El presidente Donald Trump visitó la base Fort Bragg en Carolina del Norte para reunirse con agentes de Delta Force, destacando la captura de Nicolás Maduro el 3 de enero como una demostración del poderío militar estadounidense. Describió la operación como inédita en velocidad y precisión, resultando en 83 fallecidos y más de 112 heridos entre fuerzas venezolanas, principalmente la guardia cubana de Maduro. Trump enfatizó que esta acción eliminó al dictador y desestabilizó su régimen.
Durante el discurso, Trump reveló el uso de un sistema armamentístico secreto, denominado 'descombo volador', que neutralizó defensas rusas y chinas en Venezuela sin disparos detectados. 'Es agradable volar sin que te disparen', comentó, sugiriendo avances tecnológicos que mantienen a EE.UU. por delante de rivales.
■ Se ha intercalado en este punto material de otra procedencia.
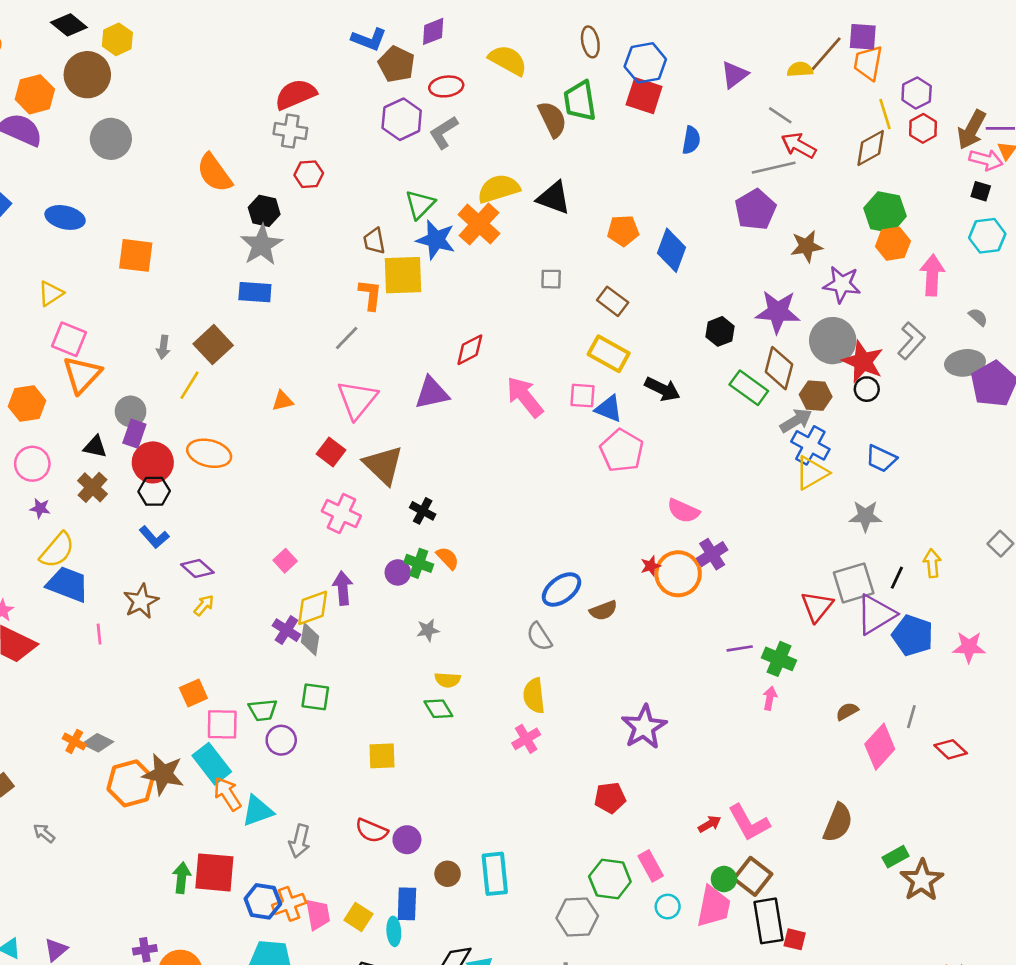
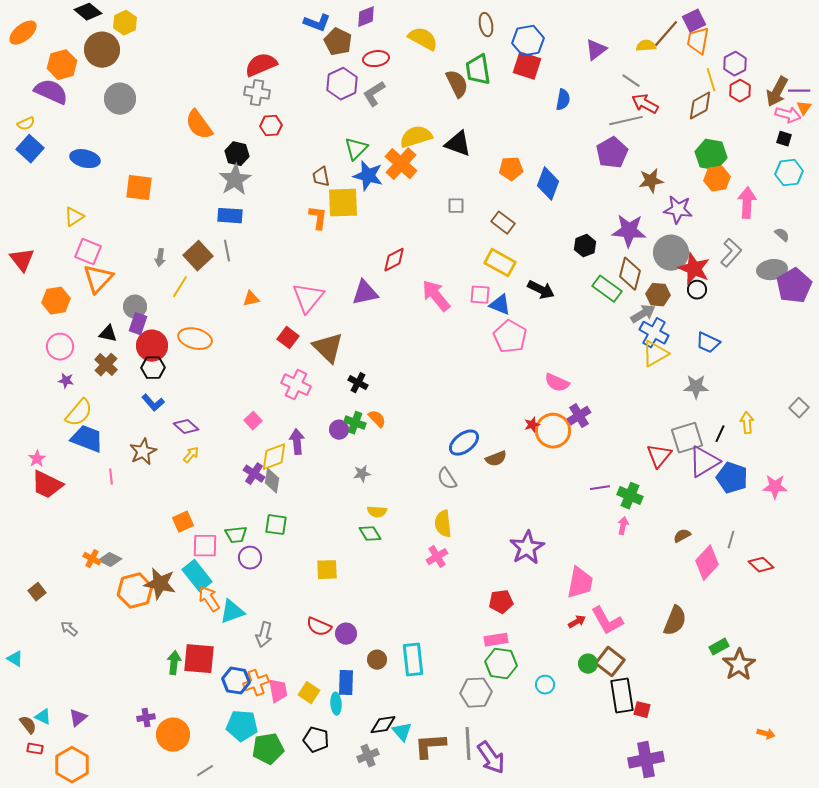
purple square: (863, 37) -> (694, 21), turned -30
gray line: (347, 338) -> (227, 251), moved, turned -55
pink rectangle: (651, 866) -> (496, 640), moved, turned -70
pink trapezoid: (713, 907) -> (580, 583), moved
La operación incluyó bombardeos a bases militares, capturada a Maduro y su seguridad personal compuesta por cubanos.
Esta visita refuerza el compromiso de la administración Trump con intervenciones decisivas contra regímenes hostiles, utilizando innovación militar para proteger intereses globales. El saldo humano subraya la intensidad del enfrentamiento, mientras Venezuela transita hacia una nueva fase post-Maduro bajo influencia estadounidense.